According to Hall during his stand-up routine his first job was a “donkey basketball MC”, the crowd chuckled with an air of confusion at what they had just heard. Hall continued: “I don’t need to explain to you what that is.”

Since his debut as a writer and performer over 35 years ago on the David Letterman Show, Hall has become an award winning and critically acclaimed staple of the comedy world. He has racked up an impressive television history both sides of the Atlantic and has written and presented documentaries featured on BBC Four.

Hall has performed several times at the Edinburgh Fringe and London’s Hammersmith Apollo and been awarded the Perrier and Barry awards.

Visiting the UK from his home in Montana, he is knuckling down to an extensive tour which sees him right through to June this year. It’s a busy tour with few gaps between performances, “tomorrow night the Orkneys and then some other place”.

This was a sell-out show after just 36 hours of the tickets going on sale. Promoter Davie Gardener was delighted explaining “we didn’t even have to print up the posters”.
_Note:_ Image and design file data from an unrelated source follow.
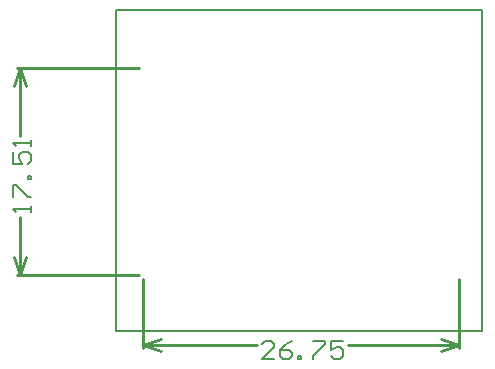
<source format=gm1>
%FSLAX25Y25*%
%MOIN*%
G70*
G01*
G75*
G04 Layer_Color=16711935*
%ADD10C,0.01000*%
%ADD11R,0.04843X0.05354*%
%ADD12C,0.03000*%
%ADD13C,0.00500*%
%ADD14C,0.00600*%
%ADD15O,0.06000X0.03000*%
%ADD16R,0.06000X0.03000*%
%ADD17R,0.02362X0.02362*%
%ADD18C,0.02000*%
%ADD19C,0.05000*%
%ADD20R,0.03347X0.02756*%
%ADD21R,0.05118X0.03937*%
%ADD22R,0.02559X0.05315*%
%ADD23O,0.01772X0.05709*%
%ADD24R,0.05643X0.06154*%
%ADD25O,0.06800X0.03800*%
%ADD26R,0.06800X0.03800*%
%ADD27R,0.03162X0.03162*%
%ADD28R,0.04147X0.03556*%
%ADD29R,0.05918X0.04737*%
%ADD30R,0.03359X0.06115*%
%ADD31O,0.02572X0.06509*%
%ADD32C,0.02362*%
%ADD33C,0.00984*%
%ADD34C,0.00787*%
D10*
X105300Y-24400D02*
Y-1250D01*
X0Y-24400D02*
Y-1250D01*
X68291Y-23400D02*
X105300D01*
X0D02*
X38100D01*
X99300Y-21400D02*
X105300Y-23400D01*
X99300Y-25400D02*
X105300Y-23400D01*
X0D02*
X6000Y-25400D01*
X0Y-23400D02*
X6000Y-21400D01*
X-42000Y0D02*
X-1250D01*
X-42000Y68946D02*
X-1250D01*
X-41000Y0D02*
Y19277D01*
Y46469D02*
Y68946D01*
Y0D02*
X-39000Y6000D01*
X-43000D02*
X-41000Y0D01*
X-43000Y62946D02*
X-41000Y68946D01*
X-39000Y62946D01*
X105300Y-24400D02*
Y-1250D01*
X0Y-24400D02*
Y-1250D01*
X68291Y-23400D02*
X105300D01*
X0D02*
X38100D01*
X99300Y-21400D02*
X105300Y-23400D01*
X99300Y-25400D02*
X105300Y-23400D01*
X0D02*
X6000Y-25400D01*
X0Y-23400D02*
X6000Y-21400D01*
X-42000Y0D02*
X-1250D01*
X-42000Y68946D02*
X-1250D01*
X-41000Y0D02*
Y19277D01*
Y46469D02*
Y68946D01*
Y0D02*
X-39000Y6000D01*
X-43000D02*
X-41000Y0D01*
X-43000Y62946D02*
X-41000Y68946D01*
X-39000Y62946D01*
D13*
X-9055Y-18504D02*
Y88386D01*
X-8900D02*
X112992D01*
Y-18504D02*
Y88400D01*
X-9055Y-18504D02*
X113100D01*
X-9055D02*
Y88386D01*
X-8900D02*
X112992D01*
Y-18504D02*
Y88400D01*
X-9055Y-18504D02*
X113100D01*
D14*
X43699Y-28100D02*
X39700D01*
X43699Y-24101D01*
Y-23102D01*
X42699Y-22102D01*
X40700D01*
X39700Y-23102D01*
X49697Y-22102D02*
X47697Y-23102D01*
X45698Y-25101D01*
Y-27100D01*
X46698Y-28100D01*
X48697D01*
X49697Y-27100D01*
Y-26101D01*
X48697Y-25101D01*
X45698D01*
X51696Y-28100D02*
Y-27100D01*
X52696D01*
Y-28100D01*
X51696D01*
X56695Y-22102D02*
X60693D01*
Y-23102D01*
X56695Y-27100D01*
Y-28100D01*
X66691Y-22102D02*
X62693D01*
Y-25101D01*
X64692Y-24101D01*
X65692D01*
X66691Y-25101D01*
Y-27100D01*
X65692Y-28100D01*
X63692D01*
X62693Y-27100D01*
X-37401Y20877D02*
Y22876D01*
Y21877D01*
X-43399D01*
X-42399Y20877D01*
X-43399Y25875D02*
Y29874D01*
X-42399D01*
X-38401Y25875D01*
X-37401D01*
Y31873D02*
X-38401D01*
Y32873D01*
X-37401D01*
Y31873D01*
X-43399Y40870D02*
Y36872D01*
X-40400D01*
X-41400Y38871D01*
Y39871D01*
X-40400Y40870D01*
X-38401D01*
X-37401Y39871D01*
Y37871D01*
X-38401Y36872D01*
X-37401Y42870D02*
Y44869D01*
Y43869D01*
X-43399D01*
X-42399Y42870D01*
X43699Y-28100D02*
X39700D01*
X43699Y-24101D01*
Y-23102D01*
X42699Y-22102D01*
X40700D01*
X39700Y-23102D01*
X49697Y-22102D02*
X47697Y-23102D01*
X45698Y-25101D01*
Y-27100D01*
X46698Y-28100D01*
X48697D01*
X49697Y-27100D01*
Y-26101D01*
X48697Y-25101D01*
X45698D01*
X51696Y-28100D02*
Y-27100D01*
X52696D01*
Y-28100D01*
X51696D01*
X56695Y-22102D02*
X60693D01*
Y-23102D01*
X56695Y-27100D01*
Y-28100D01*
X66691Y-22102D02*
X62693D01*
Y-25101D01*
X64692Y-24101D01*
X65692D01*
X66691Y-25101D01*
Y-27100D01*
X65692Y-28100D01*
X63692D01*
X62693Y-27100D01*
X-37401Y20877D02*
Y22876D01*
Y21877D01*
X-43399D01*
X-42399Y20877D01*
X-43399Y25875D02*
Y29874D01*
X-42399D01*
X-38401Y25875D01*
X-37401D01*
Y31873D02*
X-38401D01*
Y32873D01*
X-37401D01*
Y31873D01*
X-43399Y40870D02*
Y36872D01*
X-40400D01*
X-41400Y38871D01*
Y39871D01*
X-40400Y40870D01*
X-38401D01*
X-37401Y39871D01*
Y37871D01*
X-38401Y36872D01*
X-37401Y42870D02*
Y44869D01*
Y43869D01*
X-43399D01*
X-42399Y42870D01*
M02*

</source>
It is always a treat to see a famous face performing live and on Tuesday night the audience were brimming with excitement.

Once everyone had their refreshments they found their seats and huddled expectantly to see the latest in a constant flow of high profile visiting comedians that Shetland has enjoyed over the years.

Rich Hall came booming onto the stage after announcing himself to then proclaim his delight at performing in the “architecturally delightful Mareel” and that it was a dream to “perform at this latitude”.

He swaggered around the centre stage – his casual cowboy look topped off with the hat. The first applause of the night was when he admitted his hate for trees, and that is why he could love Shetland.

Right from the get-go, Rich began including the audience in his show, choosing people to tell him what their jobs are and incorporating that into his act crafting his interactions into the basis for songs that he would then burst into.

He would stroll over to his guitar and casually but without grace throw the strap over his shoulder and fumble the guitar into position – “half the audience are musicians and they’re looking at me thinking what the [expletive] are you doing”.

Over the course of the evening, he sang a range of songs in his treacly mouthed, gravelly toned voice, sometimes accompanied by guitarist Rob Childs.

The themes ranged from Scottish town names “I’m Shetland bricks”, to stories focusing on making protagonists of selected audience members “Big Pete the oil tanker security guard”.

An early musical highlight being “The Ballad Of Donald Trump’s Wig” where Hall picked apart and analysed the life, death and afterlife of Mr Trump.

This was of course in reference to Trump’s running for office this year, a presidential campaign that Hall described despairingly as “the biggest crapshoot in the world”.

He questioned why America would want to see another Bush in the Whitehouse – “have you ever seen a dog run repeatedly into an electric fence?”

Hall bore a stern face and rarely smiled, yet he always looked happy. His demeanour was relaxed and at home on the stage, feeding off the audience.

Even when somebody started heckling in a broad Shetland accent Hall rose to the occasion in a confident and understated manner and was able to draw a lot of material from the situation.

Watching his stand-up performance felt like listening to a conversation, it was natural and you felt you knew the man by the end of his performance. Couple that with the intimate feel of the venue it made his stories more gripping as the night went on and gave the punch lines more weight.

At the beginning Hall explained the job of being a comedian in simple terms: “We just say intelligent things stupidly for an hour, or is it stupid things intelligently?”

By the end of the evening, he had explored topics ranging from politics to survival in bear-riddled Montana, from British advertising gimmicks to knife crime, and from meeting the Queen to his upbeat closing song about the simple and always exciting life of a working dog.

Hall can be added to the growing list of distinguished comedians that have travelled here to share a memorable evening with a devoted crowd of comedy fans and hopefully he will be added to the list of returning comedians in the future. “I want to come back in the summer, somebody put me on one of those [expletive] folk festivals”.